*Text extract*:
# # # # # # #

# Repairing leak in pvc



## Bill (Jun 17, 2008)

When you run DWV you once in a while run into a joint that leaks under testing. I usually try the "Wipe primer around and wipe glue around" routine. Sometimes it works, sometimes it dont. I have seen people use a heated coat hanger to try to stop the leak. How do you solve this problem?


----------



## ToUtahNow (Jul 19, 2008)

USP45 said:


> When you run DWV you once in a while run into a joint that leaks under testing. I usually try the "Wipe primer around and wipe glue around" routine. Sometimes it works, sometimes it dont. I have seen people use a heated coat hanger to try to stop the leak. How do you solve this problem?


Cut out the bad joint and replace it as that is the only code compliant repair.

Mark


----------



## 3KP (Jun 19, 2008)

PVC Leaks I haven't had one of those for yeras!!!! Knock on wood!! When I did I just replaced it (Cracked stool flange was the problem) I have seen when a old crew leader of mine use that epoxy putty seemed to work 
The only thing I use that epoxy putty for is for my motorcycles plastic farings after a crash.:whistling2:


----------



## ILPlumber (Jun 17, 2008)

# # # # # # #

*Provided material*:

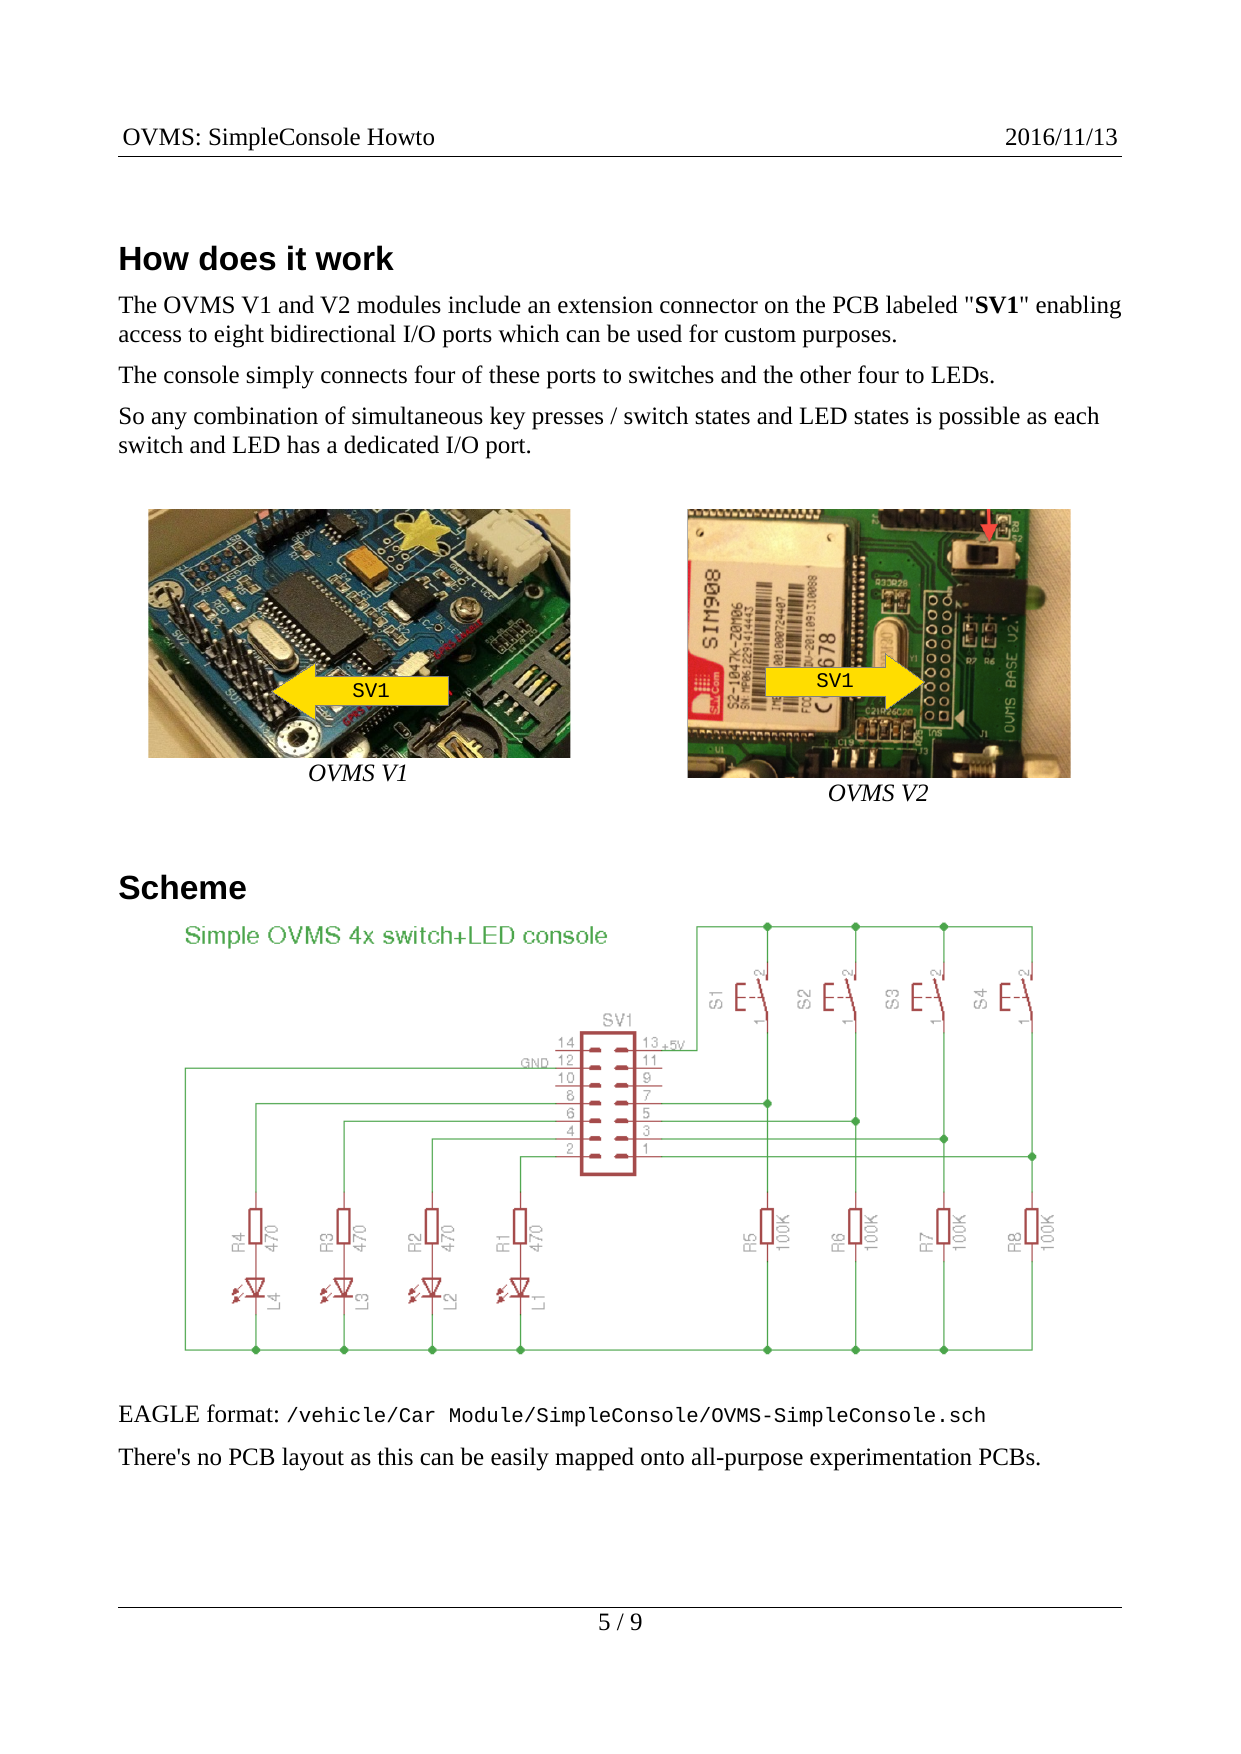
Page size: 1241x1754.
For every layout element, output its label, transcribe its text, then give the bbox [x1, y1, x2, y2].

# # # # # # #

*What needs to be done*: Please repeat the PVC leak thread word for word between "## ToUtahNow (Jul" and "code compliant repair.", inclusive. The listing plays no part in this work.

*Written reply*:
## ToUtahNow (Jul 19, 2008)

USP45 said:


> When you run DWV you once in a while run into a joint that leaks under testing. I usually try the "Wipe primer around and wipe glue around" routine. Sometimes it works, sometimes it dont. I have seen people use a heated coat hanger to try to stop the leak. How do you solve this problem?


Cut out the bad joint and replace it as that is the only code compliant repair.